*Your task*:
Go through the entries below and return every line that contains "hindi".
--- Listed entries Enclosed Below ---
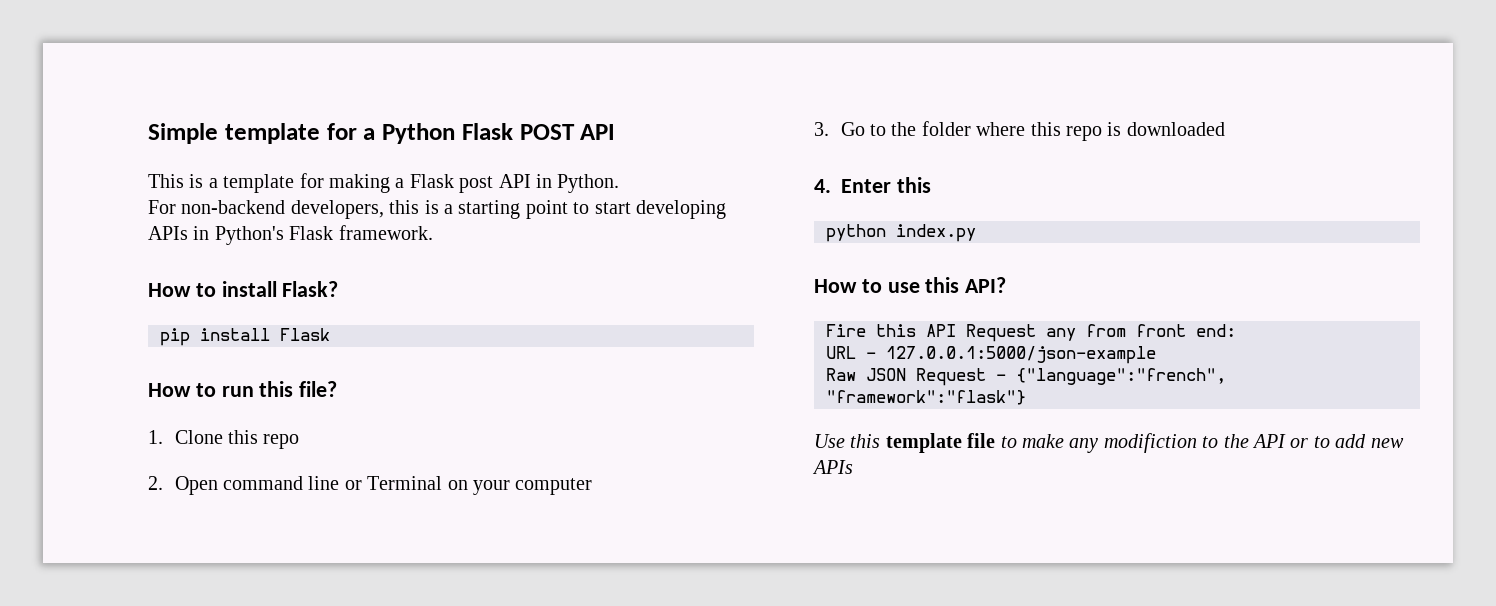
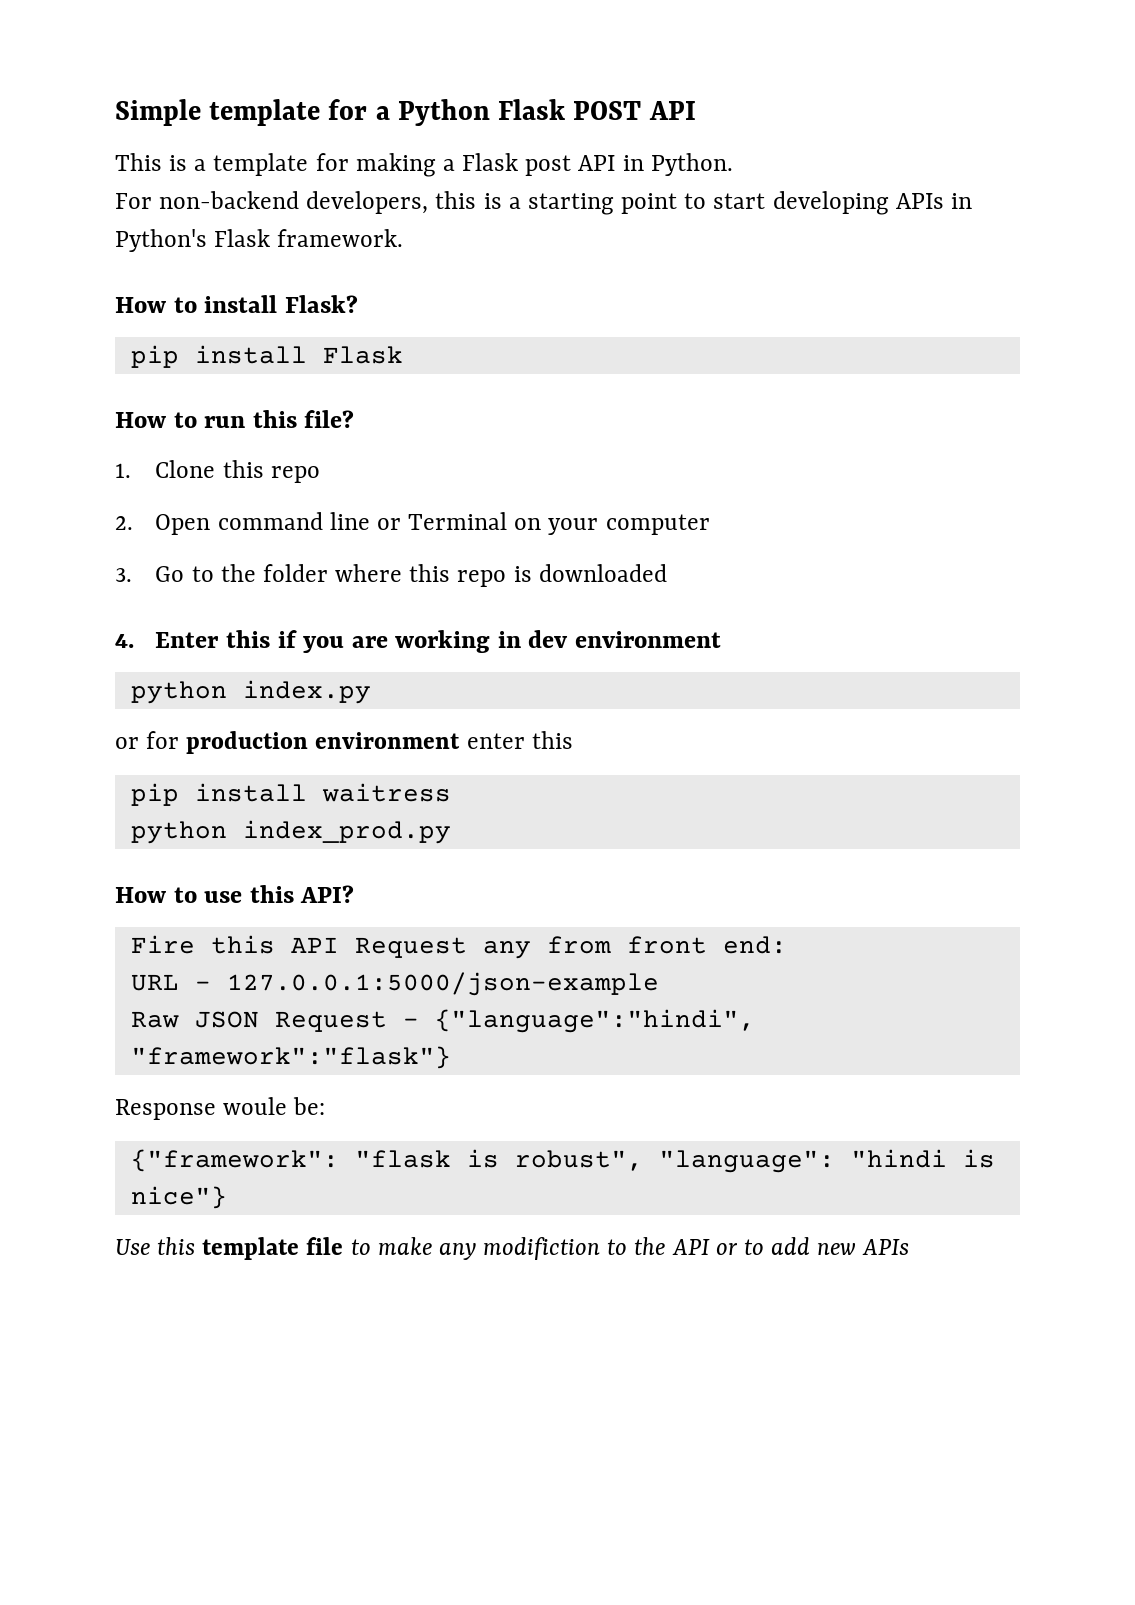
[826,224,976,242] // python index.py -> [277,630,721,653] [130,680,371,704] [115,731,573,754] [130,783,451,806] [130,820,451,844] if you are working in dev environment // python index.py // or for production environment enter this // pip install waitress // python index_prod.py
[1016,368,1226,385] {"language":"french", -> [434,1009,755,1033] {"language":"hindi",
(1026, 397) none -> [115,1097,326,1120] [130,1149,995,1173] [130,1186,227,1209] // Response woule be: // {"framework": "flask is robust", "language": "hindi is nice"}

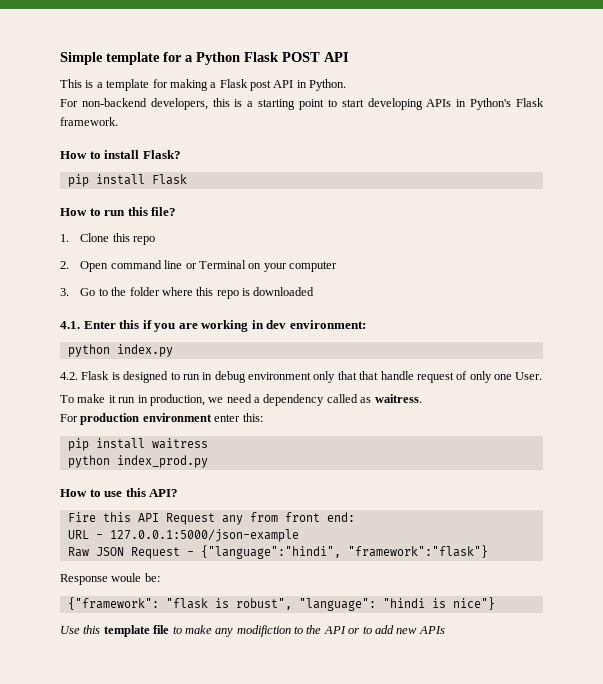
[115,634,134,648] 4. -> [60,321,80,329] 4.1.
[574,631,721,648] environment -> [289,320,366,329] environment:
[115,731,180,749] or for -> [60,371,543,383] [60,394,422,406] [60,414,78,422] 4.2. Flask is designed to run in debug environment only that that handle request of only one User. // To make it run in production, we need a dependency called as waitress. // For
[531,731,573,749] this -> [242,413,263,422] this:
--- End of Enclosed Listed entries ---
*Expected answer*:
[1016,368,1226,385] {"language":"french", -> [434,1009,755,1033] {"language":"hindi",
(1026, 397) none -> [115,1097,326,1120] [130,1149,995,1173] [130,1186,227,1209] // Response woule be: // {"framework": "flask is robust", "language": "hindi is nice"}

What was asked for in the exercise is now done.